Multi-racial Malaysia yesterday set a general election for March 21, with new Prime Minister Abdullah Ahmad Badawi sure of victory but needing to recapture Muslim Malay votes from the Islamist opposition. Abdullah, 64, took over from veteran leader Mahathir Mohamad four months ago knowing he had to seek an early mandate to stamp his authority over the country and his own party.
"We want to ensure government to be formed as quickly as possible because it has a lot to do, ensure revival of economy and continue development," Election Commission chairman Abdul Rashid Abdul Rahman said, announcing a voting day that coincides with the Formula One Malaysian Grand Prix race.
The Barisan Nasional (BN) coalition is secure because of support from Malaysia's large Chinese and Indian minorities.
The United Malays National Organization (UMNO) that leads the alliance won less than half the Malay vote in the 1999 election after Mahathir's humiliation of former deputy prime minister Anwar Ibrahim -- the political heir Abdullah replaced.
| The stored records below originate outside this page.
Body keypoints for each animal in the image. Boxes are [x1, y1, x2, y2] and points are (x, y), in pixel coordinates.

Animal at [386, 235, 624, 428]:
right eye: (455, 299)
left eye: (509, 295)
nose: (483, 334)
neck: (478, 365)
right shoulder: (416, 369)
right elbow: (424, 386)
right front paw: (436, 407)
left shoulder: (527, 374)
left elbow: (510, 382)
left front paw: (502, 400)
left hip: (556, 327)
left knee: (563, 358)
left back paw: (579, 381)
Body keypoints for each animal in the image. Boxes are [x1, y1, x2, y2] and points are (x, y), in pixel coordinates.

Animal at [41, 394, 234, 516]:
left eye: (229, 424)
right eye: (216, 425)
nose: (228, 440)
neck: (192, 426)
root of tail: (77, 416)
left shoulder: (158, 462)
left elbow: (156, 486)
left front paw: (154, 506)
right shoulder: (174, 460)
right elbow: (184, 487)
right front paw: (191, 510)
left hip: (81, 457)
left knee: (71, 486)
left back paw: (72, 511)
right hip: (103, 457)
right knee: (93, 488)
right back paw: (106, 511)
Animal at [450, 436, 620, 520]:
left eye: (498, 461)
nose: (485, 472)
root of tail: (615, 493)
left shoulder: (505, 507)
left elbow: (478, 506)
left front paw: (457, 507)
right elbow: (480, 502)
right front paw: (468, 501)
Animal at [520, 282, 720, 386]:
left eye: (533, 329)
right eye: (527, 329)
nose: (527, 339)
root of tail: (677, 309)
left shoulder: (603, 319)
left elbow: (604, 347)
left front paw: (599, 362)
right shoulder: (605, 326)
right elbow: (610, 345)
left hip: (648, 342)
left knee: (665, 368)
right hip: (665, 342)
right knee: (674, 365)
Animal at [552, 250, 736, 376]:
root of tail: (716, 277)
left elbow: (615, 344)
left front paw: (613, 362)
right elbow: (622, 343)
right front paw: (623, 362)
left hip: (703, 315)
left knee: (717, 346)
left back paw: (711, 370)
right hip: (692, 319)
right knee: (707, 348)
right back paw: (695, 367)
The Islamists hope to sweep across the north this time to take Mahathir's home state of Kedah.
"Our target is to retain Kelantan and Terengganu and capture Kedah and if possible Selangor, Perlis and Pahang as well," Abdul Hadi Awang, the hardline preacher who leads Parti Islam se-Malaysia told journalists at his base in Terengganu.
Since taking office, Abdullah has sought to recover moral high ground from the Islamists with a strong stand for ethical governance and an anti-corruption campaign.
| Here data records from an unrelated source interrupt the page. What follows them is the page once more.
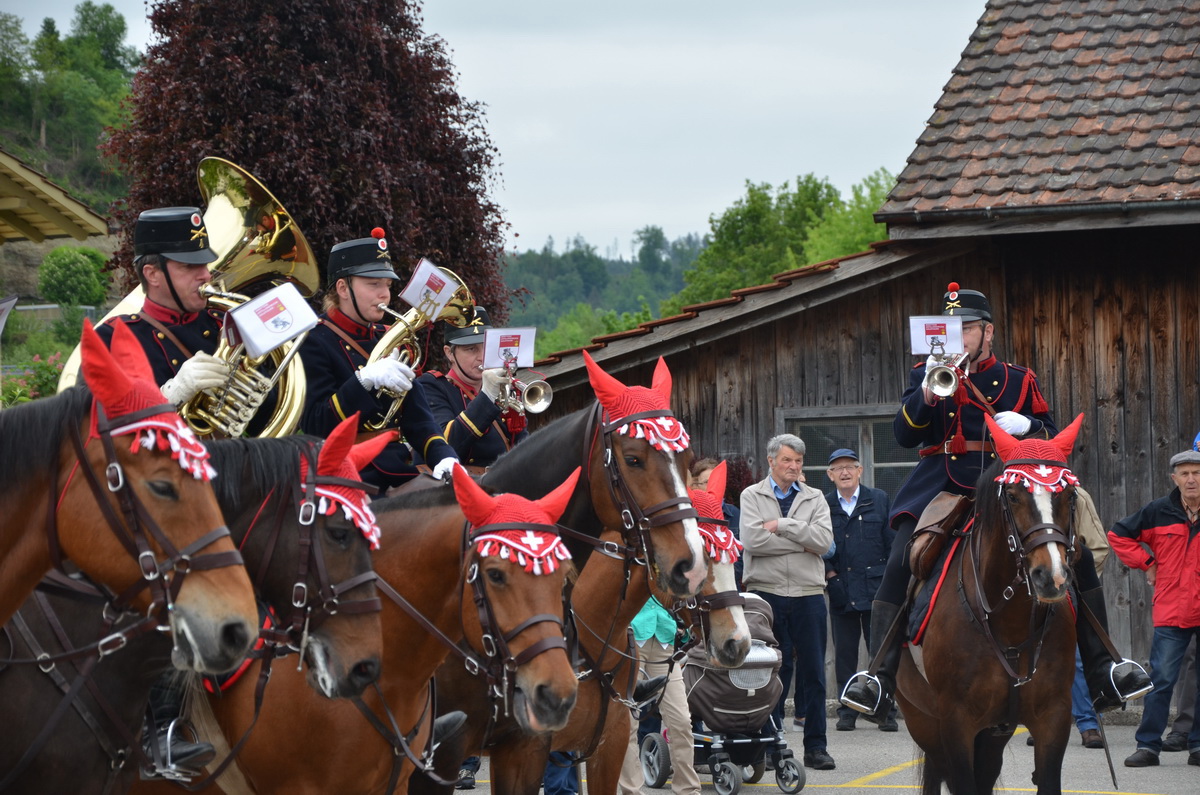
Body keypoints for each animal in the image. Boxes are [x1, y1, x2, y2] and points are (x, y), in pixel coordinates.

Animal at [896, 414, 1085, 795]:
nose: (1052, 577)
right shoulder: (955, 723)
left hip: (993, 734)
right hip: (922, 720)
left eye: (1069, 493)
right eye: (1012, 495)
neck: (1010, 620)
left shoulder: (1054, 717)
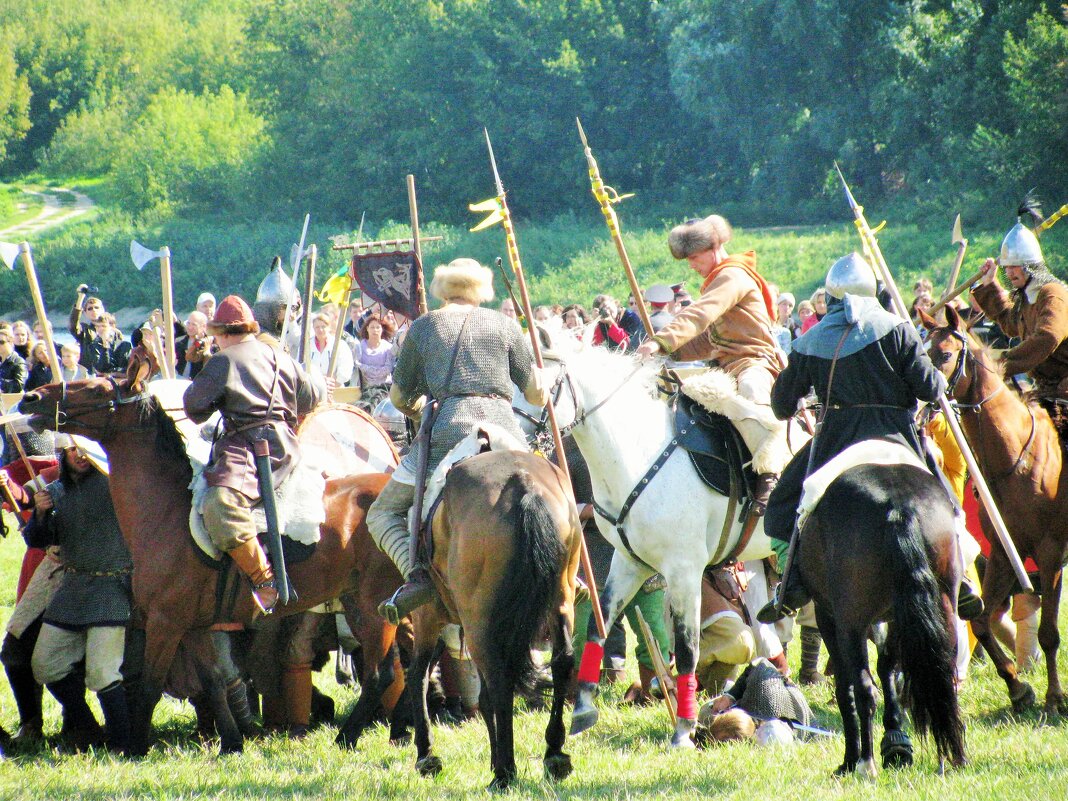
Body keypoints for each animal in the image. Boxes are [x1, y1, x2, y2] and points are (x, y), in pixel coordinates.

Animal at [21, 367, 412, 756]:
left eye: (97, 388)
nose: (31, 398)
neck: (167, 510)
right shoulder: (196, 626)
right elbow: (213, 681)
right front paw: (232, 742)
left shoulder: (165, 622)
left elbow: (150, 684)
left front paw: (134, 748)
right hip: (367, 603)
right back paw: (394, 730)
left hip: (374, 606)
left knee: (381, 674)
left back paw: (349, 735)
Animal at [405, 452, 580, 790]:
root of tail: (523, 483)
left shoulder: (428, 616)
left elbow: (418, 675)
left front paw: (426, 755)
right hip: (559, 598)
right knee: (562, 660)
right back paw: (554, 753)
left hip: (477, 621)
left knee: (499, 682)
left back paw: (505, 772)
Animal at [798, 463, 965, 777]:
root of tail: (899, 505)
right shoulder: (899, 618)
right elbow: (888, 666)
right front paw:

The honeymoon period was tarnished by a recent revelation that a firm owned by his son had links to a nuclear proliferation scandal involving Pakistan's top nuclear scientist.
Opposition parties accuse the government of whitewashing an investigation that found no wrongdoing on the part of the firm, which says it believed nuclear centrifuge parts it had manufactured were meant for the oil and gas industry.
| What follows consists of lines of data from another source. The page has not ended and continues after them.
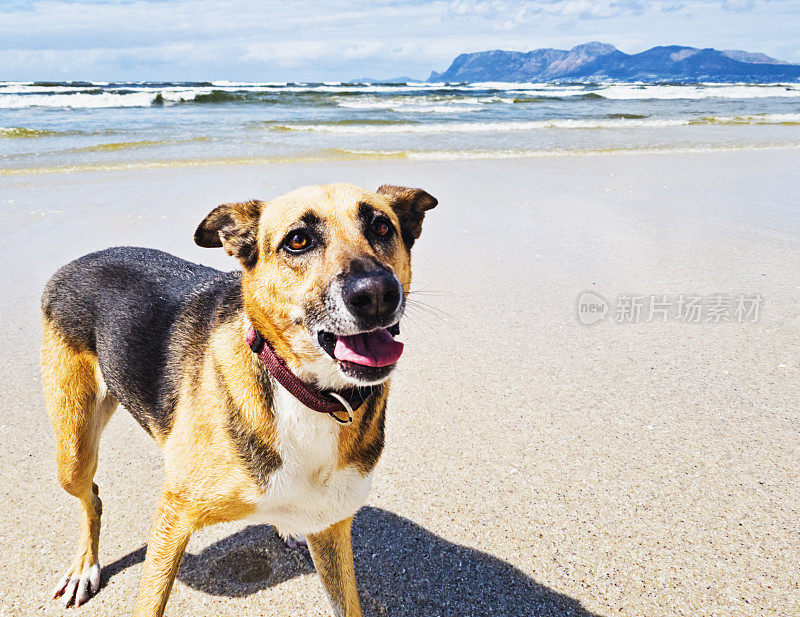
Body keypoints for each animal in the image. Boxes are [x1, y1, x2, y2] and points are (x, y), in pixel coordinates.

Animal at [39, 183, 438, 616]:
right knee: (91, 497)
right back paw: (85, 566)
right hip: (73, 453)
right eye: (298, 240)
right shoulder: (173, 517)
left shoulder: (330, 524)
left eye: (382, 227)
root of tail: (77, 262)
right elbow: (151, 600)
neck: (307, 392)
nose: (378, 293)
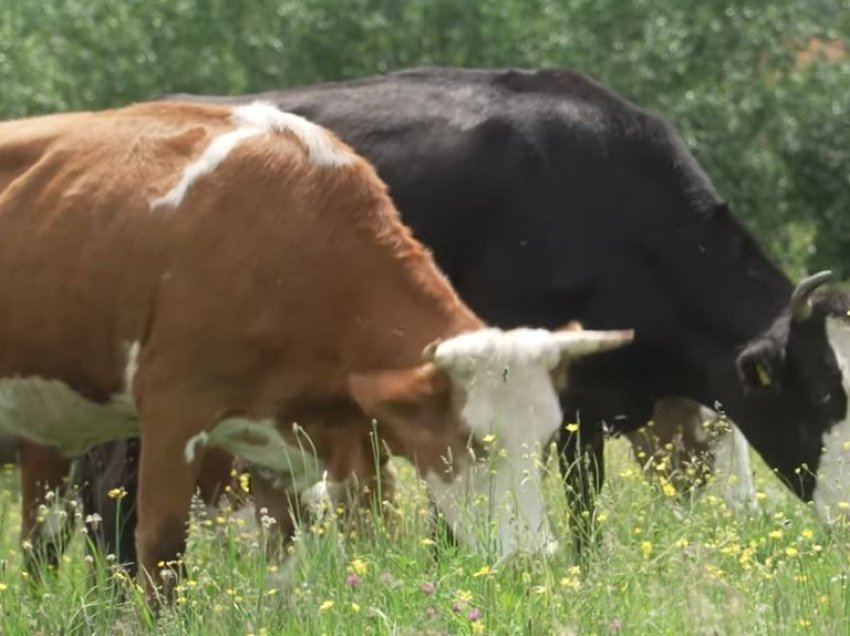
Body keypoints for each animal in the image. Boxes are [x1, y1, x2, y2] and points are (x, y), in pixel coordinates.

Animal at [0, 102, 628, 600]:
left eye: (545, 440)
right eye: (470, 442)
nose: (533, 559)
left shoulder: (292, 448)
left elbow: (291, 564)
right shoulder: (174, 410)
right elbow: (161, 547)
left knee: (39, 541)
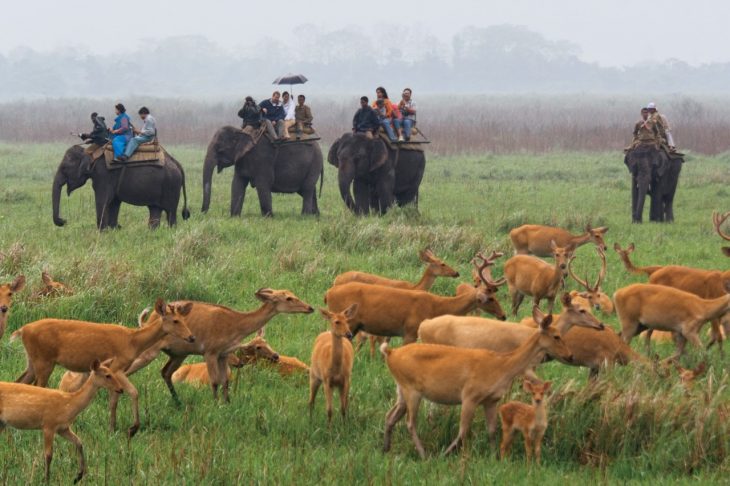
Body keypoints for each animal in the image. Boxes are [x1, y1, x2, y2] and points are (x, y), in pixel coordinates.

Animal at [12, 298, 193, 438]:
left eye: (185, 320)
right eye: (175, 321)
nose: (191, 337)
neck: (133, 342)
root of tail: (22, 330)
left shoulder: (116, 371)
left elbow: (114, 400)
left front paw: (112, 429)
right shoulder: (117, 366)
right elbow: (133, 392)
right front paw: (133, 428)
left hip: (32, 361)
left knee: (20, 382)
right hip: (44, 361)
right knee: (38, 387)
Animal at [53, 144, 191, 230]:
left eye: (65, 168)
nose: (63, 221)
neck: (91, 152)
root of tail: (178, 164)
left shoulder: (104, 175)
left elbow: (103, 201)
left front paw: (102, 232)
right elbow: (114, 202)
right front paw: (113, 229)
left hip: (171, 186)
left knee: (170, 213)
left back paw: (170, 230)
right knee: (155, 210)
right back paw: (152, 232)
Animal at [126, 288, 314, 402]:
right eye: (289, 298)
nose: (310, 307)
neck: (236, 325)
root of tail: (148, 320)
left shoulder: (223, 354)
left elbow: (225, 381)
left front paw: (227, 403)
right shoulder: (210, 351)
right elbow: (215, 381)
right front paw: (215, 404)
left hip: (179, 354)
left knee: (165, 373)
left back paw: (177, 402)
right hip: (150, 351)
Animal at [324, 256, 506, 344]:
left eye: (496, 296)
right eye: (490, 298)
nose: (504, 316)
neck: (437, 307)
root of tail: (328, 292)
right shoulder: (410, 330)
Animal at [378, 312, 572, 460]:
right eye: (556, 336)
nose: (570, 355)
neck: (502, 367)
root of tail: (390, 353)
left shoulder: (491, 400)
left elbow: (492, 430)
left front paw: (494, 457)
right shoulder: (469, 395)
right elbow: (463, 430)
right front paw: (451, 455)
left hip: (401, 387)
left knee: (390, 416)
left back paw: (386, 448)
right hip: (411, 389)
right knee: (410, 423)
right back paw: (424, 454)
The issue is bound to feature in campaigns starting after nominations on March 13.
Abdullah, son of a respected Muslim scholar, has a reputation for probity and is regarded as the "Mr. Clean" of UMNO.
Mahathir was vilified by Islamists as a cruel "pharaoh," due to his penchant for big projects and policies that favored select tycoons and because of his treatment of Anwar.